Maria Santíssima apresenta-se-nos como exemplo de esperança corajosa e caridade activa: caminhou na esperança com dócil prontidão, passando da esperança judaica à esperança cristã, e viveu a caridade, acolhendo em si própria todas as exigências da mesma, até ao dom mais total e ao maior dos sacrifícios. Fiéis ao seu exemplo, devemos também manter-nos firmes na esperança, mesmo quando nuvens carregadas de tempestades se amontoam sobre a Igreja, que avança como navio no meio das ondas muitas vezes contrárias dos acontecimentos deste mundo; de vemos, também nós, crescer na caridade, aumentando a humildade, a pobreza, a disponibilidade e a capacidade de escutar e atender, aceitando o que Ela nos ensinou pelo testemunho da vida inteira.

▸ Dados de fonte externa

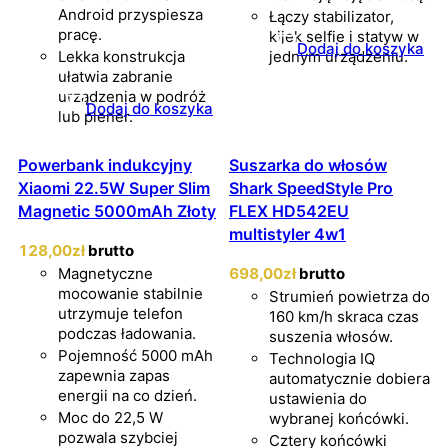
Android przyspiesza
Łączy stabilizator,
pracę.
kijek selfie i statyw w
Dodaj do koszyka
Lekka konstrukcja
jednym urządzeniu.
ułatwia zabranie
urządzenia w podróż
Dodaj do koszyka
lub plener.
Powerbank indukcyjny
Suszarka do włosów
Xiaomi 22.5W Super Slim
Shark SpeedStyle Pro
Magnetic 5000mAh Złoty
FLEX HD542EU
multistyler 4w1
128
,00
zł
brutto
Magnetyczne
698
,00
zł
brutto
mocowanie stabilnie
Strumień powietrza do
utrzymuje telefon
160 km/h skraca czas
podczas ładowania.
suszenia włosów.
Pojemność 5000 mAh
Technologia IQ
zapewnia zapas
automatycznie dobiera
energii na co dzień.
ustawienia do
Moc do 22,5 W
wybranej końcówki.
pozwala szybciej
Cztery końcówki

6. Há uma coisa, em particular, a que nós hoje queremos obrigar-nos aos pés daquela que é nossa Mãe comum: isto é, com toda a nossa energia e numa atitude de plena disponibilidade às inspirações do Espírito, obrigar-nos a fazer avançar na caminhada que levará à perfeita unidade de todos os cristãos. Sob o seu olhar materno, estamos prontos a reconhecer as nossas culpas recíprocas, os nossos egoísmos e as nossas lentidões: Ela gerou um Filho único, nós infelizmente apresentamos-lho dividido. É facto que provoca em nós mal-estar e sofrimento; mal-estar a que o meu venerado predecessor Paulo VI fazia alusão já no princípio do Breve que ab-rogava a excomunhão pronunciada, muito tempo antes, contra a Sé de Constantinopla: "Progredi na caridade, segundo o exemplo de Cristo (Ef 5, 2): estas palavras de exortação do Apóstolo das gentes dizem-nos respeito, a nós que somos chamados cristãos, nome que deriva do nosso Salvador, e incitam-nos, sobretudo neste tempo que mais fortemente nos solicita a que se dilatem os espaços da caridade" (Paulo VI, Breve de 7 de Dezembro de 1965).

Muito se caminhou desde esse dia; mas bastante fica ainda por andar. Confiamos a Maria a nossa resolução sincera de não aquietarmos enquanto não se chegar ao termo do caminho. Parece-nos ouvir dos seus lábios as palavras do Apóstolo: Não haja entre vós contendas nem invejas nem dissenções nem desordens (Cfr. 2 Cor 12, 20). Recebamos com sinceridade esta advertência maternal e peçamos a Maria que se mantenha junto de nós para nos guiar, com mão delicada e firme, pelos caminhos da compreensão fraterna, total e duradoira. Assim se realizará a aspiração suprema expressa pelo Seu Filho quando estava prestes a derramar o próprio sangue pelo nosso resgate: Todos sejam uma só coisa! como Tu, ó Pai, estás em Mim e Eu em Ti, estejam também eles em Nós, para que o mundo creia que Tu Me enviaste (Jo 17, 21).